__TASK BRIEF__.
As the answer, set down the lines below from the one containing "right ankle: (130, 438)" through the one containing "left ankle: (342, 255)", exactly and inclusively, and no others.

__ENTRIES SHOWN__.
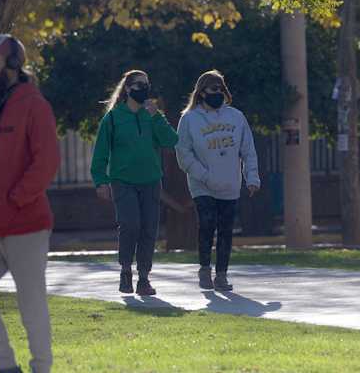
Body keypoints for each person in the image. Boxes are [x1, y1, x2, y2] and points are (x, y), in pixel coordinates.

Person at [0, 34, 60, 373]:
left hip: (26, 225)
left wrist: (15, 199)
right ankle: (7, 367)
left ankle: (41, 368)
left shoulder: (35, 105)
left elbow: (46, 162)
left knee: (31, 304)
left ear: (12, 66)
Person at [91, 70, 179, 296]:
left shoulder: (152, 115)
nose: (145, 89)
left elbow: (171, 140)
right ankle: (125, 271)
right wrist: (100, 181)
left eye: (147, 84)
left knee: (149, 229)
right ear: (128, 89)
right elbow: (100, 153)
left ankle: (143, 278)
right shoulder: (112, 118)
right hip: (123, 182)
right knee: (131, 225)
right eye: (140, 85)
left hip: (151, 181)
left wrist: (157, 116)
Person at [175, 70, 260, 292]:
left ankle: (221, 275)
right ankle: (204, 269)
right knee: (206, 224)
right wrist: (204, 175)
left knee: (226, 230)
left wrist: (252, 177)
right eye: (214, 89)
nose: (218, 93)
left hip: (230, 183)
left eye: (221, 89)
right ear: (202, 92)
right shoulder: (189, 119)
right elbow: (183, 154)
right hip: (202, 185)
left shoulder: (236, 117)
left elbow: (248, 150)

* * *

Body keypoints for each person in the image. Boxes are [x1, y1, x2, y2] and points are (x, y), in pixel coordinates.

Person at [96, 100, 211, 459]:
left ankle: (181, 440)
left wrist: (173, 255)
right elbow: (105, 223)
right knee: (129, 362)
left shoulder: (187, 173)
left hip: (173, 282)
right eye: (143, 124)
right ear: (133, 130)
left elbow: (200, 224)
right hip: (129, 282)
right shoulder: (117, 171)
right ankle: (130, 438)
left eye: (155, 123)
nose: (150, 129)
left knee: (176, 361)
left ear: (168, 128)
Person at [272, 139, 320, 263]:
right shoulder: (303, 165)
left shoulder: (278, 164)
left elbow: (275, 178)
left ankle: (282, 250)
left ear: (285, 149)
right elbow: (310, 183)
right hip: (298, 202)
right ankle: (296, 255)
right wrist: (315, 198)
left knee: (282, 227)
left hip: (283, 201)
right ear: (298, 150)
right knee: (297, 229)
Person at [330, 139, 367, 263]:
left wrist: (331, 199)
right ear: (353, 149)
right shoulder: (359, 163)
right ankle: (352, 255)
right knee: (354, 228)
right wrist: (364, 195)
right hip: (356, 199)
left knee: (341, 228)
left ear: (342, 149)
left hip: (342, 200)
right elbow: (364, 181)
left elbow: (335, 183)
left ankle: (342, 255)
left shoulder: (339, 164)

...

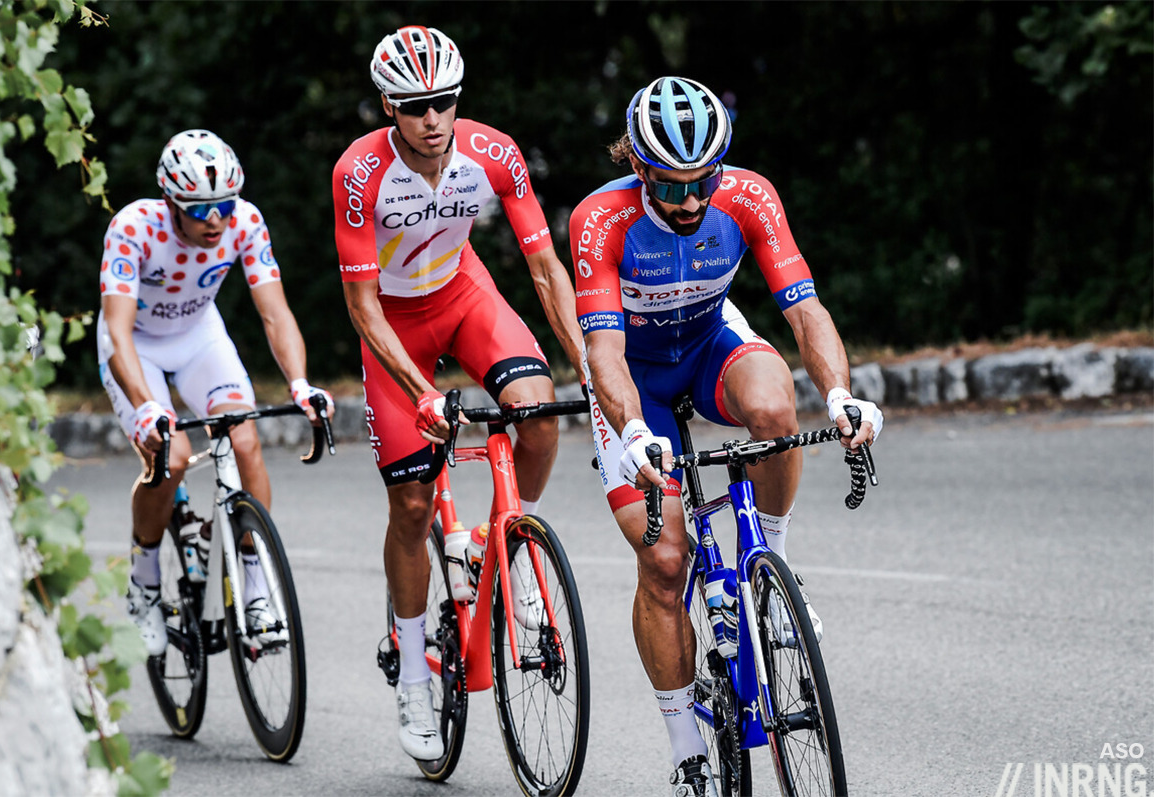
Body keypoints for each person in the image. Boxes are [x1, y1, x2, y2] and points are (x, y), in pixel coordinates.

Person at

__OUTPUT OF THE EXERCISE__.
right ankle: (130, 438)
left eye: (155, 123)
nose: (150, 129)
left knee: (176, 361)
left ear: (168, 128)
Person at [272, 139, 320, 263]:
right shoulder: (303, 165)
left shoulder: (278, 164)
left elbow: (275, 178)
left ankle: (282, 250)
left ear: (285, 149)
right elbow: (310, 183)
right hip: (298, 202)
right ankle: (296, 255)
right wrist: (315, 198)
left knee: (282, 227)
left hip: (283, 201)
right ear: (298, 150)
right knee: (297, 229)
Person at [330, 139, 367, 263]:
left wrist: (331, 199)
right ear: (353, 149)
right shoulder: (359, 163)
right ankle: (352, 255)
right knee: (354, 228)
right wrist: (364, 195)
right hip: (356, 199)
left knee: (341, 228)
left ear: (342, 149)
left hip: (342, 200)
right elbow: (364, 181)
left elbow: (335, 183)
left ankle: (342, 255)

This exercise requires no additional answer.